Exercise instructions: Using the data beneath this instruction, retype only the lines from the one that contains "kyebase. Английский язык. Onion – Скрытые" down to the one that contains "PIC2TOR, хостинг картинок. Практикуют", both included, exactly as they appear.

:: Provided records ::

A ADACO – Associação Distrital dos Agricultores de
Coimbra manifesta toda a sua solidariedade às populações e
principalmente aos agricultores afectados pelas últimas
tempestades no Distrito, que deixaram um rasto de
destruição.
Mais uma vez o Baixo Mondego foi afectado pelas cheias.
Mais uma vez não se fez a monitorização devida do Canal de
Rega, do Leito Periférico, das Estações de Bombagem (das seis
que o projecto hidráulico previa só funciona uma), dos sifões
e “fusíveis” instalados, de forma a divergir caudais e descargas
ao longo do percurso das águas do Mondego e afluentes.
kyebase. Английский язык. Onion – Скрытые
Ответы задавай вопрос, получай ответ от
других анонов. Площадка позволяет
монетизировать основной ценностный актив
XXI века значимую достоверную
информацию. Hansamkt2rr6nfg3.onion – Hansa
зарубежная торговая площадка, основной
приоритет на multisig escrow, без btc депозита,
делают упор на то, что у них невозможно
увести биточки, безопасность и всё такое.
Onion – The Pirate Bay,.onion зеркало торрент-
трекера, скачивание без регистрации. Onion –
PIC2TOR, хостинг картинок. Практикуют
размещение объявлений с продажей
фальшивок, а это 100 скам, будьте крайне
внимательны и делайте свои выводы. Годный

:::

Answer to this exercise:
kyebase. Английский язык. Onion – Скрытые
Ответы задавай вопрос, получай ответ от
других анонов. Площадка позволяет
монетизировать основной ценностный актив
XXI века значимую достоверную
информацию. Hansamkt2rr6nfg3.onion – Hansa
зарубежная торговая площадка, основной
приоритет на multisig escrow, без btc депозита,
делают упор на то, что у них невозможно
увести биточки, безопасность и всё такое.
Onion – The Pirate Bay,.onion зеркало торрент-
трекера, скачивание без регистрации. Onion –
PIC2TOR, хостинг картинок. Практикуют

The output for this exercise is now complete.